(Entries taken from a collection)
┏━━

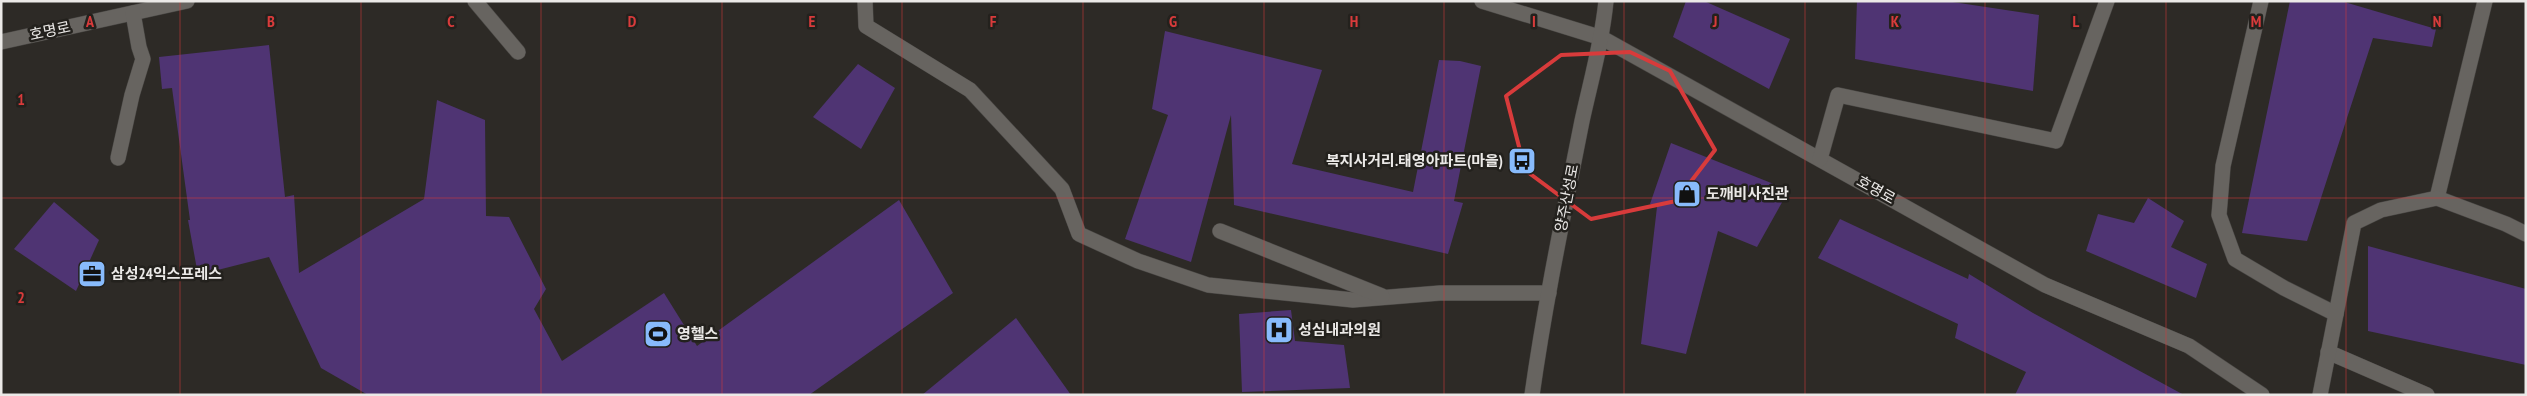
<svg xmlns="http://www.w3.org/2000/svg" width="2527" height="396" font-family="'PT Sans Narrow','Noto Sans KR',sans-serif">
	<style>
		.building { fill: #4f3473 }
		.lines { fill: none; stroke-linecap: round; stroke-linejoin: round }
		.minor-casing { stroke: #484643; stroke-width: 16 }
		.minor { stroke: #676460; stroke-width: 15 }
		.marked { fill: none; stroke: #d83b3b; stroke-width: 4; stroke-linejoin: round }
		.grid { fill: none; stroke: #d83b3b; stroke-width: 1; stroke-opacity: 0.55 }
		.labels { text-anchor: middle; stroke-width: 5; stroke-linejoin: round; paint-order: stroke }
		.street-label { font-size: 15px; fill: #ebe9e7; stroke: #23211d }
		.poi-label { font-size: 15px; font-weight: bold; fill: #ebe9e7; stroke: #23211d; text-anchor: start }
		.grid-label { font-size: 16px; text-anchor: middle; font-weight: bold; fill: #d83b3b; stroke: #23211d; stroke-width: 5; stroke-linejoin: round; paint-order: stroke }
	</style>
	<rect width="100%" height="100%" fill="#2d2a26"/>
	<g class="building">
		<path d="M1686,1H1704L1790,39L1769,89L1673,37Z"/>
		<path d="M1857,1H1946L2039,15L2033,91L1855,59Z"/>
		<path d="M2290,1H2341L2436,29L2432,47L2373,38L2307,241L2242,233Z"/>
		<path d="M1165,31L1322,70L1292,164L1413,192L1439,60L1460,61L1481,66L1454,201L1463,203L1448,254L1234,205L1231,115L1191,262L1125,239L1168,115L1152,109Z"/>
		<path d="M269,45L285,197L294,195L299,273L424,199L437,100L485,120L486,216L509,217L546,289L534,309L562,361L664,293L697,346L899,200L953,293L809,395H368L321,368L269,257L198,275L188,220H190L172,88L162,89L159,57Z"/>
		<path d="M858,64L895,88L861,149L813,117Z"/>
		<path d="M1671,143L1789,190L1757,247L1718,231L1686,354L1641,344L1657,207L1650,204Z"/>
		<path d="M2148,198L2184,221L2171,247L2207,264L2196,298L2086,251L2098,214L2134,223Z"/>
		<path d="M54,202L99,240L76,291L14,249Z"/>
		<path d="M1840,219L1968,279L1969,274L2033,313L2184,395H2015L2026,372L1955,338L1958,324L1818,258Z"/>
		<path d="M2368,246L2526,289V365L2368,331Z"/>
		<path d="M1291,310L1295,341L1344,345L1350,388L1242,392L1239,314Z"/>
		<path d="M1016,318L1071,395H922Z"/>
	</g>
	<g class="lines">
		<defs>
			<g id="minor">
				<path d="M475,1L518,52"/>
				<path d="M865,1L866,26L970,90L1062,189L1079,234L1138,261L1208,285L1353,300L1440,293H1549"/>
				<path d="M1482,1L1602,38L2045,285L2189,346L2262,395"/>
				<path d="M2261,1L2223,166L2219,215L2235,259L2284,288L2336,314"/>
				<path d="M1,42L187,1"/>
				<path d="M118,158L132,95L143,59L139,47L133,13"/>
				<path d="M1820,159L1838,95L2056,141L2107,1"/>
				<path d="M2437,198L2485,1"/>
				<path d="M1220,231L1382,296"/>
				<path d="M2328,352L2427,395"/>
				<path d="M1532,395C1545,303 1564,212 1582,121C1591,80 1602,42 1606,1"/>
				<path d="M2320,395L2354,223L2381,210L2437,198L2506,224L2526,234"/>
			</g>
		</defs>
		<use href="#minor" class="minor-casing"/>
		<use href="#minor" class="minor"/>
	</g>
	<path class="marked" d="M1630,52L1670,71L1715,150L1676,201L1591,219L1525,170L1506,96L1561,55Z"/>
	<path class="grid" d="M180,1V395M361,1V395M541,1V395M722,1V395M902,1V395M1083,1V395M1264,1V395M1444,1V395M1624,1V395M1805,1V395M1985,1V395M2166,1V395M2346,1V395M1,198H2526"/>
	<defs>
		<symbol id="bus-square" viewBox="-11 -11 22 22"><rect x="-9" y="-9" width="18" height="18" rx="4" fill="#88bbfc" stroke="#23211d"/><path d="M-5-6H5V4H4V6H2V4H-2V6H-4V4H-5ZM-3.5-4V0h7V-4ZM-3.5 1.2v1.5H-2V1.2ZM2 1.2v1.5H3.5V1.2Z" fill="#111"/></symbol>
		<symbol id="shop-square" viewBox="-11 -11 22 22"><rect x="-9" y="-9" width="18" height="18" rx="4" fill="#88bbfc" stroke="#23211d"/><path d="M-5-2.5h2.3a2.7 3.5 0 0 1 5.4 0H5L5.5 6h-11ZM-1.5-2.5h3a1.5 2.3 0 0 0-3 0Z" fill="#111"/></symbol>
		<symbol id="office-square" viewBox="-11 -11 22 22"><rect x="-9" y="-9" width="18" height="18" rx="4" fill="#88bbfc" stroke="#23211d"/><path d="M-6-3h4V-5.5h4V-3h4V5H-6ZM-1-4.5V-3h2v-1.5ZM-6 0V1H6V0Z" fill="#111"/></symbol>
		<symbol id="hospital-square" viewBox="-11 -11 22 22"><rect x="-9" y="-9" width="18" height="18" rx="4" fill="#88bbfc" stroke="#23211d"/><path d="M-5-5h3v3.5h4V-5h3V5h-3V1.5h-4V5h-3Z" fill="#111"/></symbol>
		<symbol id="stadium-square" viewBox="-11 -11 22 22"><rect x="-9" y="-9" width="18" height="18" rx="4" fill="#88bbfc" stroke="#23211d"/><path d="M0-5a6.5 5 0 1 0 0 10a6.5 5 0 1 0 0-10ZM-3.5-1.8h7v3.6h-7Z" fill="#111"/></symbol>
	</defs>
	<g fill-rule="evenodd">
		<use href="#bus-square" x="1506" y="145" width="32" height="32"/>
		<use href="#shop-square" x="1671" y="178" width="32" height="32"/>
		<use href="#office-square" x="76" y="258" width="32" height="32"/>
		<use href="#hospital-square" x="1263" y="314" width="32" height="32"/>
		<use href="#stadium-square" x="642" y="318" width="32" height="32"/>
	</g>
	<g class="labels">
		<g class="street-label">
			<text transform="translate(50 31) rotate(-12)" y="5">호명로</text>
			<text transform="translate(1876 190) rotate(29)" y="5">호명로</text>
			<text transform="translate(1567 198) rotate(-79)" y="5">양주산성로</text>
		</g>
		<g class="poi-label">
			<text x="1503" y="166" text-anchor="end">복지사거리.태영아파트(마을)</text>
			<text x="1706" y="199">도깨비사진관</text>
			<text x="111" y="279">삼성24익스프레스</text>
			<text x="1298" y="335">성심내과의원</text>
			<text x="677" y="339">영헬스</text>
		</g>
	</g>
	<g class="grid-label">
		<text x="90" y="27">A</text>
		<text x="271" y="27">B</text>
		<text x="451" y="27">C</text>
		<text x="632" y="27">D</text>
		<text x="812" y="27">E</text>
		<text x="993" y="27">F</text>
		<text x="1173" y="27">G</text>
		<text x="1354" y="27">H</text>
		<text x="1534" y="27">I</text>
		<text x="1715" y="27">J</text>
		<text x="1895" y="27">K</text>
		<text x="2076" y="27">L</text>
		<text x="2256" y="27">M</text>
		<text x="2437" y="27">N</text>
		<text x="21" y="105">1</text>
		<text x="21" y="303">2</text>
	</g>
	<rect width="2527" height="396" fill="none" stroke="#ebe9e7" stroke-width="5"/>
</svg>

┗━━

ASSIGNMENT: If a line in the records above holds the string "hospital", copy it out.

RESULT OF THIS EXERCISE:
		<symbol id="hospital-square" viewBox="-11 -11 22 22"><rect x="-9" y="-9" width="18" height="18" rx="4" fill="#88bbfc" stroke="#23211d"/><path d="M-5-5h3v3.5h4V-5h3V5h-3V1.5h-4V5h-3Z" fill="#111"/></symbol>
		<use href="#hospital-square" x="1263" y="314" width="32" height="32"/>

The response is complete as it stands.